Thirteen Ways Of Looking At A Man will be of great interest not only to psychoanalysts and psychotherapists, but also to a much wider audience of readers interested in gender studies, queer studies, and masculinity.
Table of Contents
Bass, Foreword. Prologue. Masculinity as Masquerade. Immaculate Attachment vs. Passive Yearning: On Being and Becoming a Man. First Aside: Ted. On Neither Being Nor Becoming a Man.
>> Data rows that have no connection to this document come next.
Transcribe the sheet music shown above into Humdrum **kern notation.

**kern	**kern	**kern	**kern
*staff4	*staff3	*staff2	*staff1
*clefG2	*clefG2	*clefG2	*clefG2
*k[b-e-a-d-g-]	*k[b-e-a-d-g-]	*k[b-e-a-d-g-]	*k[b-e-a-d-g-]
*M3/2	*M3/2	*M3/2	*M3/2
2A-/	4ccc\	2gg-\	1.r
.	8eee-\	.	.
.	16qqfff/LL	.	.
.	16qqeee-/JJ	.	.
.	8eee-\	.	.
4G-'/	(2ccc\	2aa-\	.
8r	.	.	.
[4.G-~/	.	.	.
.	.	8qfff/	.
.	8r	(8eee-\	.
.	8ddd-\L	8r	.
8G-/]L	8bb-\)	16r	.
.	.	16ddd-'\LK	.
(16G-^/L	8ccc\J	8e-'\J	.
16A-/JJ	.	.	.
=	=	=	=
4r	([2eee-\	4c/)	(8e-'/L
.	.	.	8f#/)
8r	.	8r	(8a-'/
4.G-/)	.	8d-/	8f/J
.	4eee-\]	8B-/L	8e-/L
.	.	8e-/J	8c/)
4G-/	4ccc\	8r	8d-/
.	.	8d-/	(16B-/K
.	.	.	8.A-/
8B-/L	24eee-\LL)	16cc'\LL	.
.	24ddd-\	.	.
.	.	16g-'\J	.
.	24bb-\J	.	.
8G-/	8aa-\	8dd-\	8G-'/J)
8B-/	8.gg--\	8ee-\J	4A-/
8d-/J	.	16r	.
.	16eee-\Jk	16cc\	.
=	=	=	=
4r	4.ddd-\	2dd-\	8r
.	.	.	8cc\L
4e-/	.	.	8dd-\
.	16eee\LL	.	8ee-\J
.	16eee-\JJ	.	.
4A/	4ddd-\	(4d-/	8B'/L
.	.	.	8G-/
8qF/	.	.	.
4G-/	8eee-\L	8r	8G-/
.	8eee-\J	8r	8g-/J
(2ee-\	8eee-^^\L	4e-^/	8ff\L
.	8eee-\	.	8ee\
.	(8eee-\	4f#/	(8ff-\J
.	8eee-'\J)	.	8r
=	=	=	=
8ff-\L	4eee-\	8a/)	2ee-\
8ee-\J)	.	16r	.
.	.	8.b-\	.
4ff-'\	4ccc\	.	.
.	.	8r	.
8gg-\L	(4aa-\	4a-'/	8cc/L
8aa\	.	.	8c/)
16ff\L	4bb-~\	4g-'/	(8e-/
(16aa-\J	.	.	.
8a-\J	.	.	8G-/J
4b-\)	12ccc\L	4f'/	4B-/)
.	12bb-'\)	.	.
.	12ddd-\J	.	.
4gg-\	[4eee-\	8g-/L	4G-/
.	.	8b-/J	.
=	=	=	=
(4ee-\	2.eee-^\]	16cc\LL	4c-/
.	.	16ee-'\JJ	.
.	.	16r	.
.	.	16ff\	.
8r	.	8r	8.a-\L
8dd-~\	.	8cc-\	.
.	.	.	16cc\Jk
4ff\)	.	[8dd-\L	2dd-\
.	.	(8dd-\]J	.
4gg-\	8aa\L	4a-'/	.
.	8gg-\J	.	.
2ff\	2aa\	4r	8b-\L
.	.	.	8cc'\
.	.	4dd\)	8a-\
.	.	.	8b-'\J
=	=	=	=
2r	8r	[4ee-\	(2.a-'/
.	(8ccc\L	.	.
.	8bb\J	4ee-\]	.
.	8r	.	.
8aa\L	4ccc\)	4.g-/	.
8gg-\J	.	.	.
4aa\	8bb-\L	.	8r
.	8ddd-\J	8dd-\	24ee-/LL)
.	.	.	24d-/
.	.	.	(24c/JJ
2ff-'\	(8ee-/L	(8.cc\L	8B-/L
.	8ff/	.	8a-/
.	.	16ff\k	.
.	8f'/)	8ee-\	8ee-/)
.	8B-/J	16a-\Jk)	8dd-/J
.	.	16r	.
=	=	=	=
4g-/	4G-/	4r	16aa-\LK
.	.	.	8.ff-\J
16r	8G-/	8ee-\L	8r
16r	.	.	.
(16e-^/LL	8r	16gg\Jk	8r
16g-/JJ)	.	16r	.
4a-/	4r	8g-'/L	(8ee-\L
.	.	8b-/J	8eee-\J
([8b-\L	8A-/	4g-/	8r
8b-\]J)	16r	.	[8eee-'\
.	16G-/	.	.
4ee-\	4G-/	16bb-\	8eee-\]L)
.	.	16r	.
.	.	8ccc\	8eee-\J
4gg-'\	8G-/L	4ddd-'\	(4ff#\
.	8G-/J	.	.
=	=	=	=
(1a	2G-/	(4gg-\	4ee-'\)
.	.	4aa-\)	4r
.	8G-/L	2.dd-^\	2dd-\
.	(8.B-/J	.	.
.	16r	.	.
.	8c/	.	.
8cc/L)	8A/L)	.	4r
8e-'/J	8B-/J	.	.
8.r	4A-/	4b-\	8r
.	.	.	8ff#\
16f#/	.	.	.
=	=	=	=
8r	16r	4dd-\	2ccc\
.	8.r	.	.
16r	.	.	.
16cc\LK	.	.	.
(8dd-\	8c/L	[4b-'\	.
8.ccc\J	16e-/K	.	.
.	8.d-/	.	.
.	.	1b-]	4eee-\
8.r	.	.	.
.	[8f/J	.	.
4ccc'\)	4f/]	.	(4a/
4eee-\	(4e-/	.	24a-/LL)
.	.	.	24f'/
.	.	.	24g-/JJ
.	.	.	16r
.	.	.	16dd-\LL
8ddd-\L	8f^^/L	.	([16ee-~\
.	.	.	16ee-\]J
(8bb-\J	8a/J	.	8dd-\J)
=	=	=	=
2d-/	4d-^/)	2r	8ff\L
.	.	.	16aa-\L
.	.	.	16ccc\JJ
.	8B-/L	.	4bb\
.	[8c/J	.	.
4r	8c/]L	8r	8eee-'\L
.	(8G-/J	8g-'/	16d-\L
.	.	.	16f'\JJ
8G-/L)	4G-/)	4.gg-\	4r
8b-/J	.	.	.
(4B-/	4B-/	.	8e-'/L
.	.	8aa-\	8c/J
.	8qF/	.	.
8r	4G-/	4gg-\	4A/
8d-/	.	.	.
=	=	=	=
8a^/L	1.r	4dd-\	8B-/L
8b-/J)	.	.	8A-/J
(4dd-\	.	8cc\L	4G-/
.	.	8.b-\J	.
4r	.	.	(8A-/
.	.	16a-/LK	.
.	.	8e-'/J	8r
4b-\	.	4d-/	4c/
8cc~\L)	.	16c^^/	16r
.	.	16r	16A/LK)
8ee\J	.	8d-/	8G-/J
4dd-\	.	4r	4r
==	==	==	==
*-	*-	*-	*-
Two Ways of Looking Back. Psychoanalysis and Male Homosexuality/ The Ideal of Neutrality. Internalized Homophobia: Wanting in the First-Person Singular, Hating in the First-Person Plural. On Situating Homophobia. Freud’s „Female Homosexual”: One Way of Looking at a Woman. Second Aside: Little Richard. Looking at a Transsexual. War Stories. Epilogue.
Author/Editor Biography
Donald Moss is on the faculty of the Institute for Psychoanalytic Education of NYU Medical Center. Moss focuses on the elemental problem sites of masculinity—mind/body, inside/outside, heterosexual/homosexual, love/hate, singular/plural—while arguing against any settled notion of what men—and women—want.